Su figura ha cobrado tal importancia en la política mundial y la comunidad budista que, cuando recientemente anunció en un diario alemán que sería el último Dalai Lama de la historia, la noticia causó turbación.

Su comentario en el periódico Welt am Sonntag hace eco de su declaración previa de que “la institución del Dalai Lama ha cumplido su propósito”.

“Hemos tenido un Dalai Lama durante casi cinco siglos. El decimocuarto Dalai Lama es ahora muy popular”, dijo con humor. “Terminemos con un Dalai Lama popular”. También apuntó que el budismo tibetano no es dependiente de un solo individuo. “Tenemos una estructura y organización muy buena, con monjes y estudiantes altamente preparados”.

Las preguntas que se abren en torno a esto apuntan a si realmente los exiliados tibetanos necesitan a un ser iluminado para guiarlos, o si la situación en el Tíbet es tan triste que ni siquiera con un ser iluminado a la cabeza pueden librarse de los chinos.

Nadie lo sabe.
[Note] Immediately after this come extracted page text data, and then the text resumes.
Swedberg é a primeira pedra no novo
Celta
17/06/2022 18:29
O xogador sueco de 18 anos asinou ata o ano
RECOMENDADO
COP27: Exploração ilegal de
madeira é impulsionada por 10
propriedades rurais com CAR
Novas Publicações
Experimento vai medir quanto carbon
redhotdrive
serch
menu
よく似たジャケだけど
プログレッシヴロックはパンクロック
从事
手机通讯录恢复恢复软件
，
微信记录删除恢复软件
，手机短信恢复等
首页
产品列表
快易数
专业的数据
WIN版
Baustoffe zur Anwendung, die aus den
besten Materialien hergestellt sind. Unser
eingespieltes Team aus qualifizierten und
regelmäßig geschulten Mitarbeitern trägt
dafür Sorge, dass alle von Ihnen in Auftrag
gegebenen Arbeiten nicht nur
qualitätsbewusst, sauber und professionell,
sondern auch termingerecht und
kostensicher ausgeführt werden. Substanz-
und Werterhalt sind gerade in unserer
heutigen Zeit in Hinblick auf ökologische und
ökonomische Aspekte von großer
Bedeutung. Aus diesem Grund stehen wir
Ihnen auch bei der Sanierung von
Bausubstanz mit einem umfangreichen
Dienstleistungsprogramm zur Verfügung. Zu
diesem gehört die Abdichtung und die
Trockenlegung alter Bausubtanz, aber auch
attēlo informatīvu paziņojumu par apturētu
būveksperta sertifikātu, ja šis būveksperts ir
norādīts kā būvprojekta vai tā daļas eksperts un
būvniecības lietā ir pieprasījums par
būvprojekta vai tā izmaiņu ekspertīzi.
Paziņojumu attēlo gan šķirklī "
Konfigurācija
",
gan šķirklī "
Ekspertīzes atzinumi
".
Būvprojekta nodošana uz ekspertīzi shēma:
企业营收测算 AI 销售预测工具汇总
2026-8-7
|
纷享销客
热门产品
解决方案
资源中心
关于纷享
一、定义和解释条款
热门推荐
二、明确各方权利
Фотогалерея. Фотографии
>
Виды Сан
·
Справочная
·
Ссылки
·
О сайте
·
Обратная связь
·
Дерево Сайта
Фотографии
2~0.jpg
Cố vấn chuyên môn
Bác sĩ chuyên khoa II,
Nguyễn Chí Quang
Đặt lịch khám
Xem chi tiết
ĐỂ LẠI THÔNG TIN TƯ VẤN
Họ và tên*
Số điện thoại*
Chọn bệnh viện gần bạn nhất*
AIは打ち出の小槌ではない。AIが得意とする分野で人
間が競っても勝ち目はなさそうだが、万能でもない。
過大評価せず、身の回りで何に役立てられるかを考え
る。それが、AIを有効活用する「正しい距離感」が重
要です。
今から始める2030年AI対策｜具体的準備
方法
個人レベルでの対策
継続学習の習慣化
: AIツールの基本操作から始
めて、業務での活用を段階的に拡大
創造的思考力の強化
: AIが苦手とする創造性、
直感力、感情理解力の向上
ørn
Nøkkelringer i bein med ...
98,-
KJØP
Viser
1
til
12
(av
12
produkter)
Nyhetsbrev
Hay otras figuras importantes como el Karmapa, pero no tienen la fama ni el amor internacional que tiene el Dalai Lama, ni es su misión tenerlos. Quizá el futuro del budismo sea uno menos arraigado en Lamas o Tulkus.

En la misma entrevista, el Dalai Lama apuntó que él cree que sí podrá regresar al Tíbet en esta vida, ya que espera que China se una a la tendencia global hacia una sociedad democrática. Su anuncio quizá, entonces, tenga más qué ver con que su figura ha sido puesta en un pedestal como la de un semidios, y ello se aleja completamente del punto que quiere transmitir.